* [Exercise set]
a) Duplicate the part of the thread about the empty slurmctld log starting with "Description Scott Lucas" and going on through "file to empty?".
b) Answer these questions from the thread about the empty slurmctld log:
(i) Which log file was found empty while the job issues were being troubleshot?
(ii) What resolved the issue?
(iii) Which command did Nate Rini ask whether someone had run before restarting?
c) Take the thread about the empty slurmctld log further, starting right after its last line.

Description Scott Lucas 2021-10-07 16:20:31 MDT
We were troubleshooting some job issues in slurm, slurm commands were all working, however the slurmctld.log was empty. Restarting resolved the issue, however we're not sure what caused the log file to empty?
Comment 1 Nate Rini 2021-10-07 16:33:04 MDT
Did you happen to take a `lsof -p $(pgrep slurmctld)` before restarting?
Comment 2 Scott Lucas 2021-10-08 12:43:43 MDT
We did not, but will make sure we run that should it happen in the future. Anything else we should check?
Comment 3 Nate Rini 2021-10-08 12:57:15 MDT
(In reply to Scott Lucas from comment #2)
> We did not, but will make sure we run that should it happen in the future.
> Anything else we should check?

* [Source material]
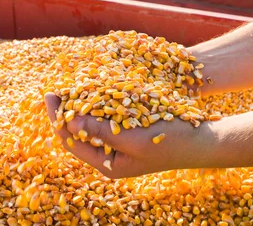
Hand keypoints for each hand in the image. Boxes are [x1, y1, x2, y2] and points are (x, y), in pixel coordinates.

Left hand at [44, 93, 217, 177]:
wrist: (203, 140)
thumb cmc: (171, 142)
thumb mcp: (134, 138)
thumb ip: (101, 131)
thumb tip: (69, 121)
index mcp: (108, 164)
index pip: (71, 141)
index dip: (57, 118)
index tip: (49, 95)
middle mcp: (110, 156)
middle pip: (77, 133)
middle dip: (65, 111)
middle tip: (55, 89)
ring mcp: (120, 144)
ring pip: (91, 124)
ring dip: (80, 106)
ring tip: (69, 88)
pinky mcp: (129, 131)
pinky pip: (106, 117)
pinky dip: (98, 104)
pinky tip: (93, 90)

* [Outputs by task]
a)
Description Scott Lucas 2021-10-07 16:20:31 MDT
We were troubleshooting some job issues in slurm, slurm commands were all working, however the slurmctld.log was empty. Restarting resolved the issue, however we're not sure what caused the log file to empty?

b)
(i) The slurmctld.log.
(ii) Restarting.
(iii) `lsof -p $(pgrep slurmctld)`

c)
Please take a coredump at the same time (and generate a backtrace). I will need to look at both to figure out what is going on.
Comment 4 Scott Lucas 2021-10-08 13:54:10 MDT
So the next time this happens, run:

`lsof -p $(pgrep slurmctld)`

and

scontrol abort (to generate a coredump)

?
Comment 5 Nate Rini 2021-10-08 14:01:22 MDT
(In reply to Scott Lucas from comment #4)
> scontrol abort (to generate a coredump)

That would kill the server and potentially cause data loss.

Instead use gcore to grab the core without killing the daemon:
> gcore $(pgrep slurmctld)
Comment 6 Scott Lucas 2021-10-08 17:31:26 MDT
Will do
Comment 7 Nate Rini 2021-10-13 10:57:19 MDT
Scott

I'm going to mark this issue as timed out. Once the logs are ready, please reply with them and we can continue debugging.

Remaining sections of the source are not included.